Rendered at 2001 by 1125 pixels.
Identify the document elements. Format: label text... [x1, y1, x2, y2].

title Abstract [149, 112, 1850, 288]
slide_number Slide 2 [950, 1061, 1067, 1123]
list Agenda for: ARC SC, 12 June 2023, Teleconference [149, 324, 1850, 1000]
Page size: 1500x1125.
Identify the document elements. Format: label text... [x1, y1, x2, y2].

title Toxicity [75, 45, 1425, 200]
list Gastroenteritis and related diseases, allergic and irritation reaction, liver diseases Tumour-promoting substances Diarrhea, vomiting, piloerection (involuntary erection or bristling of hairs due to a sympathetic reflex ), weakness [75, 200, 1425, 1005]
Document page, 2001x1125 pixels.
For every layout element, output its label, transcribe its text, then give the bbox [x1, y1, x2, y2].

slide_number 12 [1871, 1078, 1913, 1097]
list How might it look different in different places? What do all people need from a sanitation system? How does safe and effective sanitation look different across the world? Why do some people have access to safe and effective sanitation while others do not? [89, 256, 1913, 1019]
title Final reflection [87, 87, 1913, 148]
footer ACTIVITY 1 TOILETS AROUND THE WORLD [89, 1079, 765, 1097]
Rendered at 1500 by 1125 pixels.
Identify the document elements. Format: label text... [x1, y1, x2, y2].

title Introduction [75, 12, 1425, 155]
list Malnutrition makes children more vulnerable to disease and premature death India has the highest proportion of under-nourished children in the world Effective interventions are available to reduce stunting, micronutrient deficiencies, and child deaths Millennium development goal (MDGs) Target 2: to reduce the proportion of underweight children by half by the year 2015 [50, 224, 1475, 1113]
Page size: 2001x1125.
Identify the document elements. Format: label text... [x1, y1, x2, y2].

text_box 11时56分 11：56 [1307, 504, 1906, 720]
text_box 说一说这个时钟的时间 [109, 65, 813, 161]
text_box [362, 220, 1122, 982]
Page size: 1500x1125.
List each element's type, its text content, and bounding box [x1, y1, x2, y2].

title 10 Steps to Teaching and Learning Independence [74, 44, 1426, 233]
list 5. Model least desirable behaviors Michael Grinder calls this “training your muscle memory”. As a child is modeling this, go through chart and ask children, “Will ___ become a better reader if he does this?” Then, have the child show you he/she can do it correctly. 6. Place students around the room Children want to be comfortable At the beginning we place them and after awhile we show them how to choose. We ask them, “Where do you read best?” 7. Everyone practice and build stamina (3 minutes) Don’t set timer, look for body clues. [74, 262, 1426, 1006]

####

Print the data in full. Match it exactly.

SOLUTION TO THE EXERCISE>
Rendered at 2001 by 1125 pixels.
Identify the document elements. Format: label text... [x1, y1, x2, y2].

title Abstract [149, 112, 1850, 288]
slide_number Slide 2 [950, 1061, 1067, 1123]
list Agenda for: ARC SC, 12 June 2023, Teleconference [149, 324, 1850, 1000]
Page size: 1500x1125.
Identify the document elements. Format: label text... [x1, y1, x2, y2].

title Toxicity [75, 45, 1425, 200]
list Gastroenteritis and related diseases, allergic and irritation reaction, liver diseases Tumour-promoting substances Diarrhea, vomiting, piloerection (involuntary erection or bristling of hairs due to a sympathetic reflex ), weakness [75, 200, 1425, 1005]
Document page, 2001x1125 pixels.
For every layout element, output its label, transcribe its text, then give the bbox [x1, y1, x2, y2].

slide_number 12 [1871, 1078, 1913, 1097]
list How might it look different in different places? What do all people need from a sanitation system? How does safe and effective sanitation look different across the world? Why do some people have access to safe and effective sanitation while others do not? [89, 256, 1913, 1019]
title Final reflection [87, 87, 1913, 148]
footer ACTIVITY 1 TOILETS AROUND THE WORLD [89, 1079, 765, 1097]
Rendered at 1500 by 1125 pixels.
Identify the document elements. Format: label text... [x1, y1, x2, y2].

title Introduction [75, 12, 1425, 155]
list Malnutrition makes children more vulnerable to disease and premature death India has the highest proportion of under-nourished children in the world Effective interventions are available to reduce stunting, micronutrient deficiencies, and child deaths Millennium development goal (MDGs) Target 2: to reduce the proportion of underweight children by half by the year 2015 [50, 224, 1475, 1113]
Page size: 2001x1125.
Identify the document elements. Format: label text... [x1, y1, x2, y2].

text_box 11时56分 11：56 [1307, 504, 1906, 720]
text_box 说一说这个时钟的时间 [109, 65, 813, 161]
text_box [362, 220, 1122, 982]
Page size: 1500x1125.
List each element's type, its text content, and bounding box [x1, y1, x2, y2].

title 10 Steps to Teaching and Learning Independence [74, 44, 1426, 233]
list 5. Model least desirable behaviors Michael Grinder calls this “training your muscle memory”. As a child is modeling this, go through chart and ask children, “Will ___ become a better reader if he does this?” Then, have the child show you he/she can do it correctly. 6. Place students around the room Children want to be comfortable At the beginning we place them and after awhile we show them how to choose. We ask them, “Where do you read best?” 7. Everyone practice and build stamina (3 minutes) Don’t set timer, look for body clues. [74, 262, 1426, 1006]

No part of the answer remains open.